The missile that shot down Malaysia Airlines Flight 17 (MH17) in Eastern Ukraine in 2014 was fired from a launcher belonging to the Russian military, an investigative team revealed for the first time Thursday.
While flying from Amsterdam to Kuala Lumpur on July 17, 2014, the Boeing 777 aircraft carrying 298 people was shot out of the sky by a Buk missile fired from a farm near Pervomaisk, Ukraine. The missile was fired from a Buk TELAR (transporter erector launcher and radar) that belonged to Russia’s 53rd anti-aircraft missile brigade, the Joint Investigation Team looking into the incident revealed at a press conference in the Netherlands, according to CNN.

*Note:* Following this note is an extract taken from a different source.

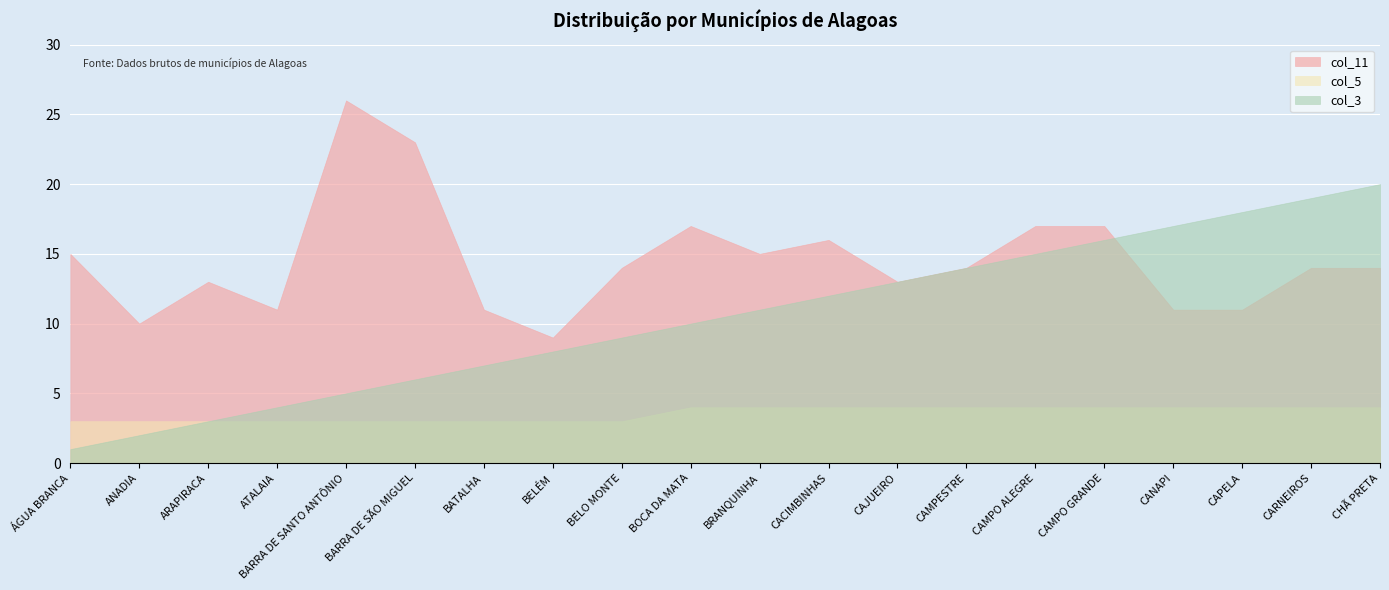

How many lines are shown in the chart?

3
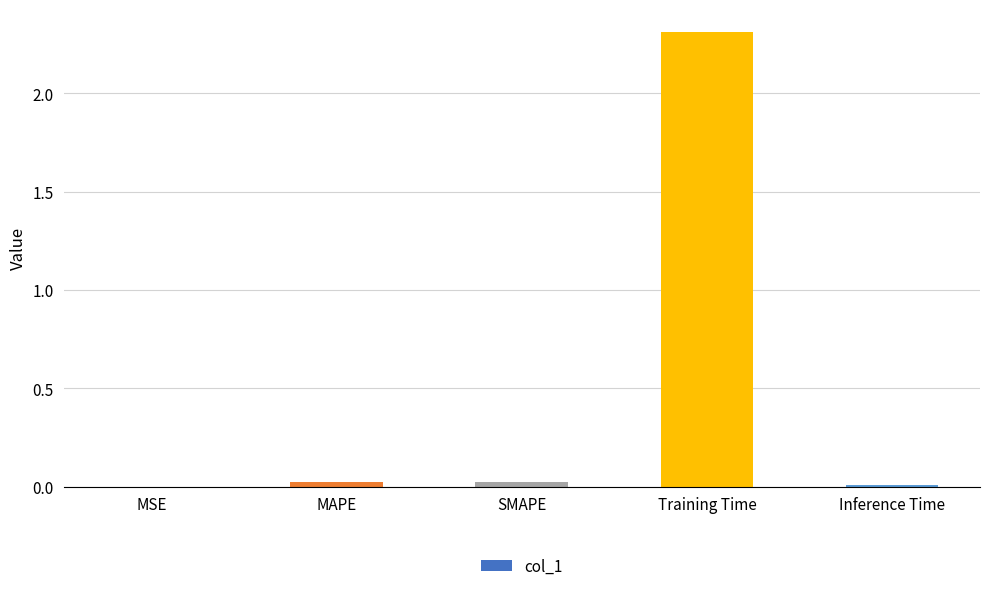

Which category has the highest value across all series?

Training Time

Thursday’s revelation marks the first time the Russian military has been linked to the fatal downing of MH17, which ended the lives of everyone on board, people from a total of 17 different countries. The Dutch Safety Board confirmed in 2015 that the plane had been struck by a Buk missile, and in 2016, the Joint Investigative Team presented evidence that the launcher appeared to have come from Russia, BBC reported. (RELATED: CONFIRMED: Russian Missile Blew Up Commercial Airliner)
Now, the investigative team has identified the specific Russian military unit from which the weapon system reportedly came.
“All the vehicles in a convoy carrying the missile were part of the Russian armed forces,” Wilbert Paulissen, head of the Dutch National Police’s crime squad, explained during a presentation, The Independent reported.
“At the time this area [where the strike occurred] was under control of pro-Russian separatists,” Fred Westerbeke, chief prosecutor for the National Prosecutor’s Office of the Netherlands, said, adding that the launcher in question “was transported from the territory of the Russian Federation and was returned to that territory of the Russian Federation afterwards.”
“This raises questions such as to whether the brigade was actively involved in downing MH17,” he added. “It is an important question which the JIT are still investigating.”
The Joint Investigative Team, which includes investigators from Netherlands, Australia, Belgium, Malaysia and Ukraine, has called on Russian authorities to provide information about the personnel potentially involved in the strike on MH17, but Moscow is refusing to cooperate, denying any involvement in the deadly incident. On its own, the team has managed to narrow down the list of suspects from more than a hundred to a few dozen.
“We have a lot of proof and a lot of evidence, but we are not finished,” Westerbeke explained.